Commemorative brooch : Corporal Michael Robert Parfitt, 5th Field Artillery Brigade, AIF

Places
Accession Number REL/05854
Collection type Heraldry
Object type Heraldry
Physical description Enamel, Gold
Maker Unknown
Place made Australia
Date made c. 1918
Conflict First World War, 1914-1918
Description

Nine carat gold brooch in the form of a gold voided circle with an enamelled colour patch for 5th Division Artillery in the centre. The circle is engraved 'IN MEMORY OF CORPORAL M.R. PARFITT 1918'.

History / Summary

Born in Hammersmith, London, England in 1878, Michael Robert 'Mick' Parfitt was educated at the Boys School at Farningham in Kent. He joined the Royal Marine Light Infantry (Plymouth Division) in February 1898, serving with them until 1910. After a brief period of employment as a butler at Bowness-on-Windermere in the Lake District, he emigrated to Australia in 1913, where he joined his sister, Mrs Harriet Comben in the Bombala district of southern New South Wales. He was employed as a motor driver when he enlisted in the AIF on 6 October 1915.

After initial training Parfitt was posted as a gunner, service number 11523, to the 3rd Reinforcements to the 5th Artillery Brigade. He sailed from Sydney on 15 January 1916, aboard RMS Osterley. In Egypt Parfitt was briefly transferred to the 2nd Divisional Ammunition Column before being posted to the 105th Howitzer Battery, then part of the 22nd Howitzer Brigade. The battery arrived in France for service on the Western Front on 25 March. In May it was transferred to the 5th Field Artillery Brigade. Parfitt had by now been promoted corporal but reverted to the rank of gunner, at his own request, in July 1916.
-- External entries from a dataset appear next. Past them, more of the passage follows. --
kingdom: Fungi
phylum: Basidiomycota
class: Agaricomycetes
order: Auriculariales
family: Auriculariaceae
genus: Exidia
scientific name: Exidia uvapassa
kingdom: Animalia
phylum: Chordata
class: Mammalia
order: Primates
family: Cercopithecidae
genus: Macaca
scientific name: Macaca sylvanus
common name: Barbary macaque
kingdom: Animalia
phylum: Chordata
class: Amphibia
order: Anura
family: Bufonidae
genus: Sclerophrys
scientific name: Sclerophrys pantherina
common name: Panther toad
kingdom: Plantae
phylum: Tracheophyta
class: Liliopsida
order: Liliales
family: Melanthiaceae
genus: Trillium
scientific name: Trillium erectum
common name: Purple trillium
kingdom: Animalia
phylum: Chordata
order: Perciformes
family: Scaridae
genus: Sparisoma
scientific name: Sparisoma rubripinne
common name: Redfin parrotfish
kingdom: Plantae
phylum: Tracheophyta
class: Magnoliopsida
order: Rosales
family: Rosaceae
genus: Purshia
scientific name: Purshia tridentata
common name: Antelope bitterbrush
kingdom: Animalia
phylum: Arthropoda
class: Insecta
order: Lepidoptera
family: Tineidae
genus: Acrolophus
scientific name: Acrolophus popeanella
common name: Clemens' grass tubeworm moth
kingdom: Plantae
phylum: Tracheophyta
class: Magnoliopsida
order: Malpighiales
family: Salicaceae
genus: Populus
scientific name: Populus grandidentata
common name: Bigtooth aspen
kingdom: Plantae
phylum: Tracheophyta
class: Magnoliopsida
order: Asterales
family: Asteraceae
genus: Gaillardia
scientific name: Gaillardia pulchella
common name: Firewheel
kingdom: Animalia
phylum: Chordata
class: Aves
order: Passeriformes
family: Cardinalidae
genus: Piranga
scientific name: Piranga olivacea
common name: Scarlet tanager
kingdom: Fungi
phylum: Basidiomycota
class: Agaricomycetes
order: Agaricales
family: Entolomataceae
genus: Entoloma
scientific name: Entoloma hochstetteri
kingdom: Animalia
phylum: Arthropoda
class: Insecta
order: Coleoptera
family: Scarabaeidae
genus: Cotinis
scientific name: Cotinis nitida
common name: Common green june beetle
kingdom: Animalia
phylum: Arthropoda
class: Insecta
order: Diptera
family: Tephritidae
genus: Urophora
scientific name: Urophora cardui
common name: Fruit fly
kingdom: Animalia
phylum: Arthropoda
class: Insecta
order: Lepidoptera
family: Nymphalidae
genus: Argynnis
Michael Parfitt was killed on 2 February 1917 while his battery were engaged near Martinpuich, opposite the Contalmaison front. Parfitt had just fired his 'F' gun when a German shell hit his gun pit, killing two men - Parfitt and Gunner Walter Tatham outright - and wounding two others, of whom Gunner Wilfred Westwood died later that day. A witness later wrote that Parfitt, who was 38 when he died, 'was the most popular man in the Battery and one of the best soldiers I have ever met.'

Parfitt is buried in the Martinpuich British Cemetery. this brooch was presented to Mrs Comben in 1918.